The powerful capabilities of blockchain can not only be used in digitalization, but it can actually bridge the gap between this arduous process and being able to efficiently meet ESG regulations. Because blockchain allows for the immutable recording and storage of data, it is able to provide a tamper-proof history of transactions that is easily verifiable and auditable.
This enables businesses, not only to keep track of and analyze their data for further improvement, but also so it can ensure that ESG regulations are met at all times. And a huge part of these regulations is concerned with energy consumption and the carbon footprint it leaves behind.
While many may argue that blockchain itself consumes a massive amount of electricity, when scalability is enabled and factored in, it then becomes more sustainable and energy-efficient as it is used. Transaction fees on a scalable blockchain also become lowered as it scales. So, scaling ensures the efficiency, sustainability, and cost-effectiveness of digital systems. This makes it the ideal technology to be used both for digitalization and to ensure that ESG goals are achieved.
Because fees are reduced to the lowest possible price, both big and small businesses will be able to afford to build digital systems and platforms on a scalable blockchain, which will ultimately reduce energy consumption.
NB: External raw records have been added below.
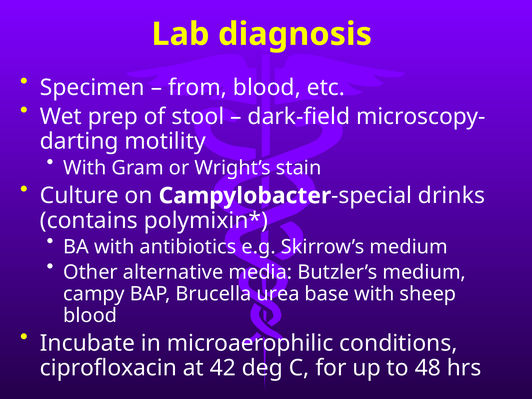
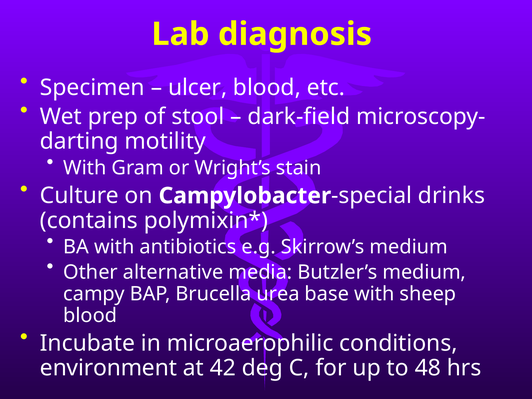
from: from -> ulcer
ciprofloxacin: ciprofloxacin -> environment
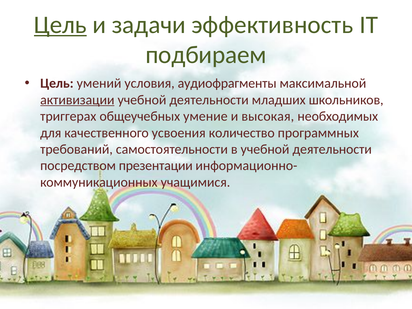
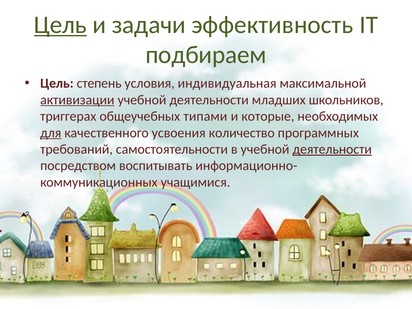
умений: умений -> степень
аудиофрагменты: аудиофрагменты -> индивидуальная
умение: умение -> типами
высокая: высокая -> которые
для underline: none -> present
деятельности at (332, 149) underline: none -> present
презентации: презентации -> воспитывать
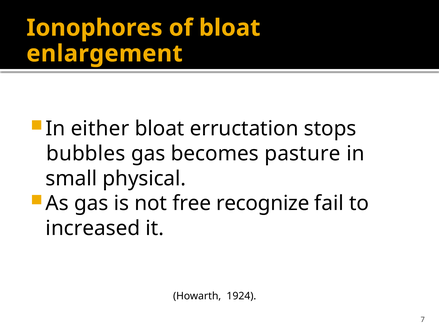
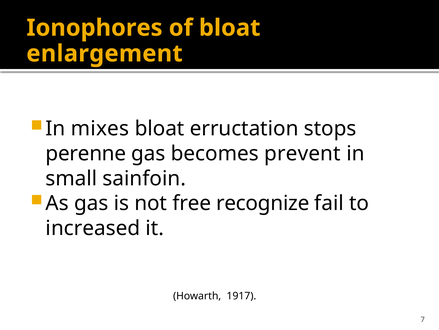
either: either -> mixes
bubbles: bubbles -> perenne
pasture: pasture -> prevent
physical: physical -> sainfoin
1924: 1924 -> 1917
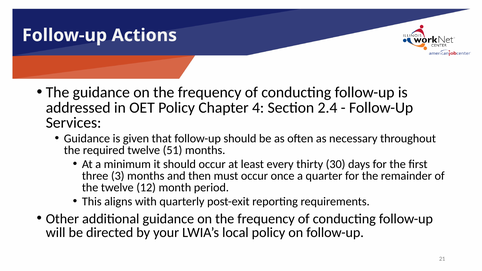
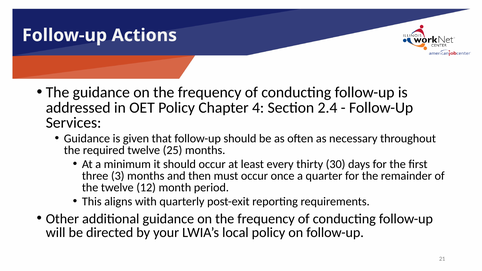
51: 51 -> 25
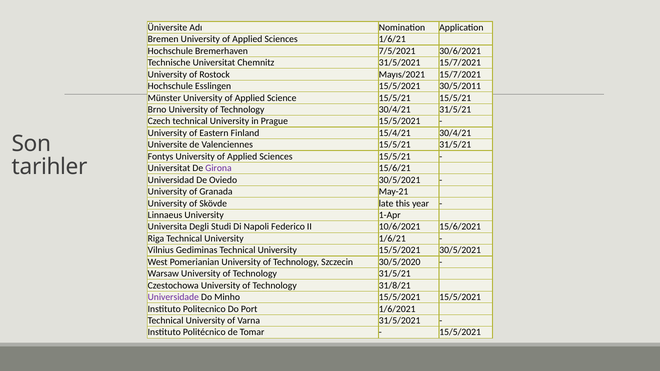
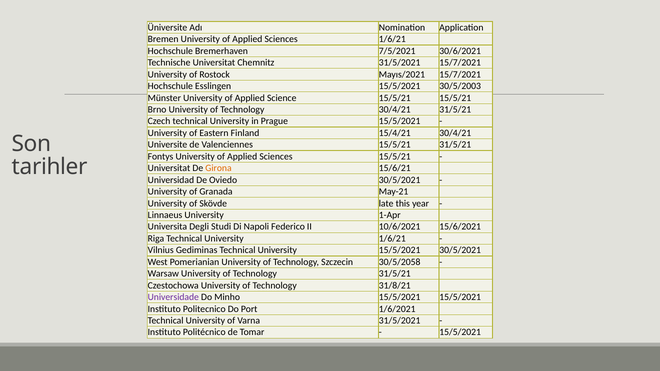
30/5/2011: 30/5/2011 -> 30/5/2003
Girona colour: purple -> orange
30/5/2020: 30/5/2020 -> 30/5/2058
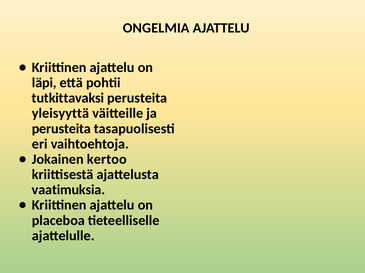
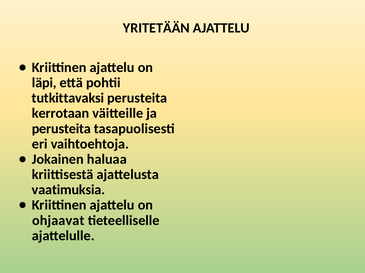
ONGELMIA: ONGELMIA -> YRITETÄÄN
yleisyyttä: yleisyyttä -> kerrotaan
kertoo: kertoo -> haluaa
placeboa: placeboa -> ohjaavat
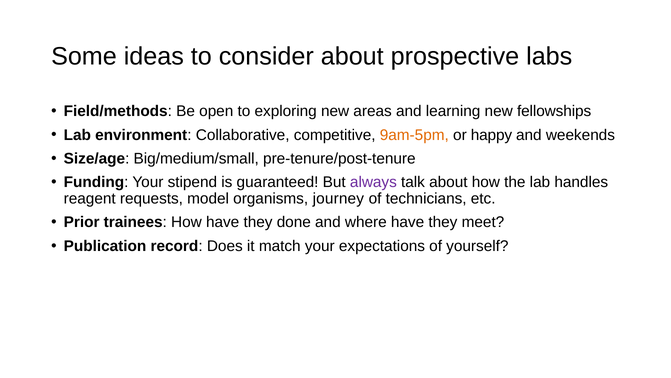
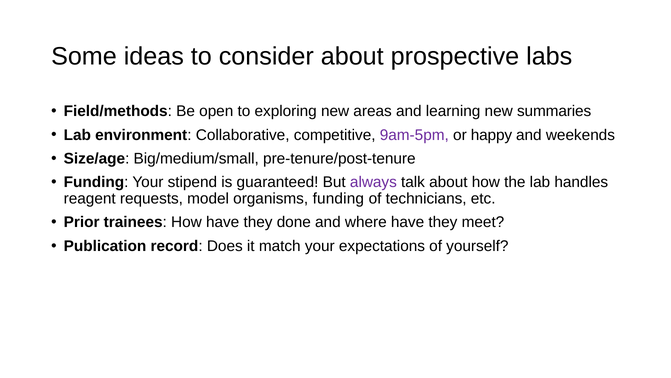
fellowships: fellowships -> summaries
9am-5pm colour: orange -> purple
organisms journey: journey -> funding
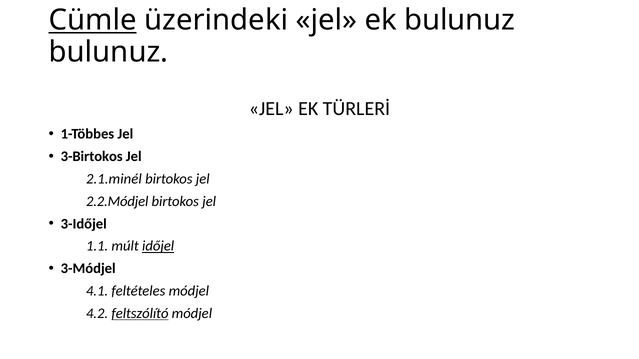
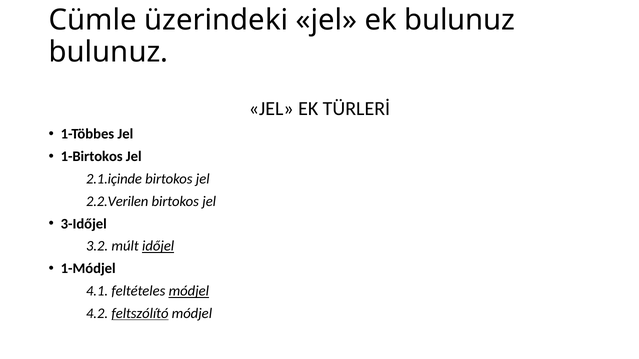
Cümle underline: present -> none
3-Birtokos: 3-Birtokos -> 1-Birtokos
2.1.minél: 2.1.minél -> 2.1.içinde
2.2.Módjel: 2.2.Módjel -> 2.2.Verilen
1.1: 1.1 -> 3.2
3-Módjel: 3-Módjel -> 1-Módjel
módjel at (189, 291) underline: none -> present
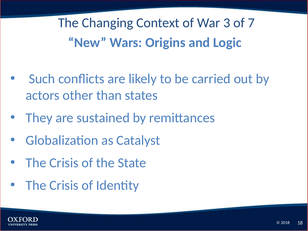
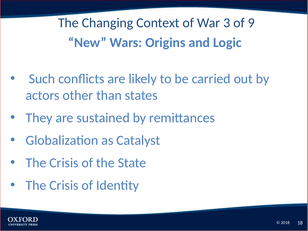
7: 7 -> 9
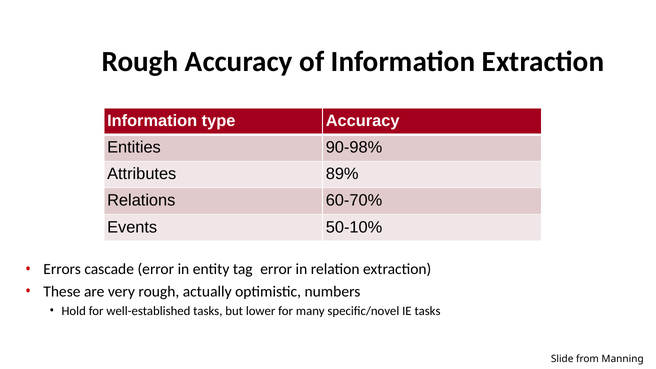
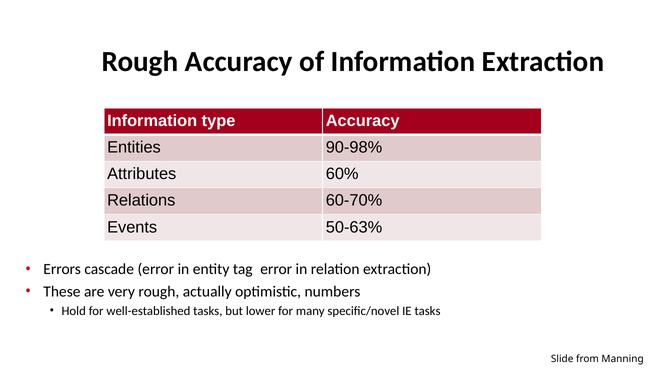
89%: 89% -> 60%
50-10%: 50-10% -> 50-63%
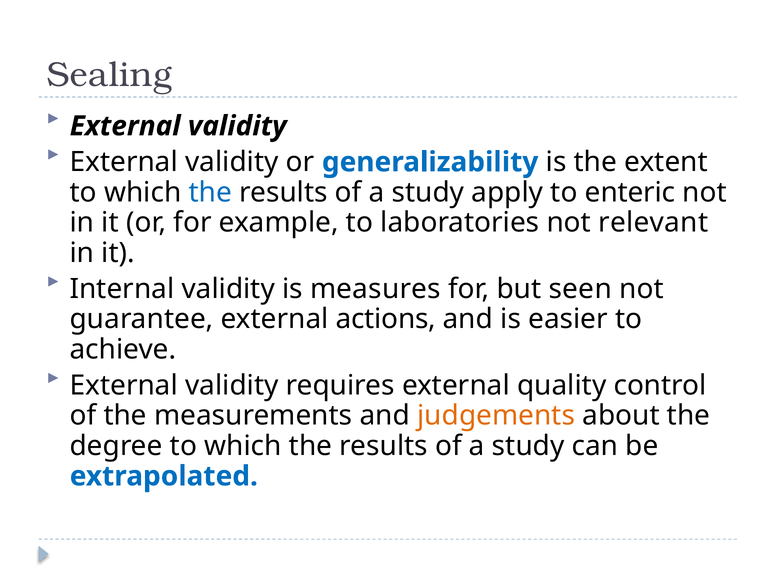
A very good example of this is GreenCoding, a software development tool created by digital transformation firm GFT.
According to its website, GreenCoding is “scaled up to servers and consumer devices worldwide, every line of code has the potential to reduce energy consumption and emissions.” This enables the reduction of electricity consumption in three major ways. First is that energy is saved because the software is programmed in such a way that it will automatically shut down devices when idle for a certain period of time.
Second, it avoids impulsive consumption by analyzing whether real-time processing or dynamic content is necessary at all times. And third is that it allows for a more efficient allocation of energy by determining where to focus the most time and energy. These three architectural principles of GreenCoding effectively increase a business’ energy efficiency.
This is but one way that blockchain can bridge the gap between digitalization and ESG regulations. The potential is endless, especially because a scalable blockchain can offer more powerful capabilities that can be utilized to address ESG issues across many different industries.